### Exercise goal
Could you rename "myFeature" to "roundedPlate" throughout the items below and leave everything else unchanged?

• • • • • • •

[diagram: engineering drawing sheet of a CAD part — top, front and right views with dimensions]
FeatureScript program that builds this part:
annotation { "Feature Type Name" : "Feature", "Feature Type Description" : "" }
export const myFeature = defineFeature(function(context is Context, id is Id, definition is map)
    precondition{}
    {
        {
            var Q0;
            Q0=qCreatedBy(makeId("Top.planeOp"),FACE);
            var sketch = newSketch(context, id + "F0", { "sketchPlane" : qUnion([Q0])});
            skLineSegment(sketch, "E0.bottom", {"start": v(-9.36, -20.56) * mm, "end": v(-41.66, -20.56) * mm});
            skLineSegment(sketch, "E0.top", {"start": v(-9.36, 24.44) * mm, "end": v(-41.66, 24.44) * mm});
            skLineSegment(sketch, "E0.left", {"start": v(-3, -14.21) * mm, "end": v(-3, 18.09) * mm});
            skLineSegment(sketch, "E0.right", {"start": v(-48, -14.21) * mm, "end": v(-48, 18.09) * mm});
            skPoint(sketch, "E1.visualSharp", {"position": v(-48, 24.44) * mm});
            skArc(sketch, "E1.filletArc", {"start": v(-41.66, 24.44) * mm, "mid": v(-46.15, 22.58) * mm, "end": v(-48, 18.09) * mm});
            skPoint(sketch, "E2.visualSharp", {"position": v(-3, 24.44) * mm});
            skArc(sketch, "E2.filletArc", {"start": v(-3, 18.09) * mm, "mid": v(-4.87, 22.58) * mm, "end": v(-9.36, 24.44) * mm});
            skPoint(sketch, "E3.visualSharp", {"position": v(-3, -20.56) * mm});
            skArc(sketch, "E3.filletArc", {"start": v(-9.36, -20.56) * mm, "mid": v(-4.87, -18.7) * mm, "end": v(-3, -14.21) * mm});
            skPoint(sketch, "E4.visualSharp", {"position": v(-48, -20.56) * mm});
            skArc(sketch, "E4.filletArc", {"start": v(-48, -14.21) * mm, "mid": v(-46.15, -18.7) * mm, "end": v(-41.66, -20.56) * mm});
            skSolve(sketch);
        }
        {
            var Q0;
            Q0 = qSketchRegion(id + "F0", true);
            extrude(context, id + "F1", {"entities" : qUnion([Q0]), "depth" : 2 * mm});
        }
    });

• • • • • • •

### The result
[diagram: engineering drawing sheet of a CAD part — top, front and right views with dimensions]
FeatureScript program that builds this part:
annotation { "Feature Type Name" : "Feature", "Feature Type Description" : "" }
export const roundedPlate = defineFeature(function(context is Context, id is Id, definition is map)
    precondition{}
    {
        {
            var Q0;
            Q0=qCreatedBy(makeId("Top.planeOp"),FACE);
            var sketch = newSketch(context, id + "F0", { "sketchPlane" : qUnion([Q0])});
            skLineSegment(sketch, "E0.bottom", {"start": v(-9.36, -20.56) * mm, "end": v(-41.66, -20.56) * mm});
            skLineSegment(sketch, "E0.top", {"start": v(-9.36, 24.44) * mm, "end": v(-41.66, 24.44) * mm});
            skLineSegment(sketch, "E0.left", {"start": v(-3, -14.21) * mm, "end": v(-3, 18.09) * mm});
            skLineSegment(sketch, "E0.right", {"start": v(-48, -14.21) * mm, "end": v(-48, 18.09) * mm});
            skPoint(sketch, "E1.visualSharp", {"position": v(-48, 24.44) * mm});
            skArc(sketch, "E1.filletArc", {"start": v(-41.66, 24.44) * mm, "mid": v(-46.15, 22.58) * mm, "end": v(-48, 18.09) * mm});
            skPoint(sketch, "E2.visualSharp", {"position": v(-3, 24.44) * mm});
            skArc(sketch, "E2.filletArc", {"start": v(-3, 18.09) * mm, "mid": v(-4.87, 22.58) * mm, "end": v(-9.36, 24.44) * mm});
            skPoint(sketch, "E3.visualSharp", {"position": v(-3, -20.56) * mm});
            skArc(sketch, "E3.filletArc", {"start": v(-9.36, -20.56) * mm, "mid": v(-4.87, -18.7) * mm, "end": v(-3, -14.21) * mm});
            skPoint(sketch, "E4.visualSharp", {"position": v(-48, -20.56) * mm});
            skArc(sketch, "E4.filletArc", {"start": v(-48, -14.21) * mm, "mid": v(-46.15, -18.7) * mm, "end": v(-41.66, -20.56) * mm});
            skSolve(sketch);
        }
        {
            var Q0;
            Q0 = qSketchRegion(id + "F0", true);
            extrude(context, id + "F1", {"entities" : qUnion([Q0]), "depth" : 2 * mm});
        }
    });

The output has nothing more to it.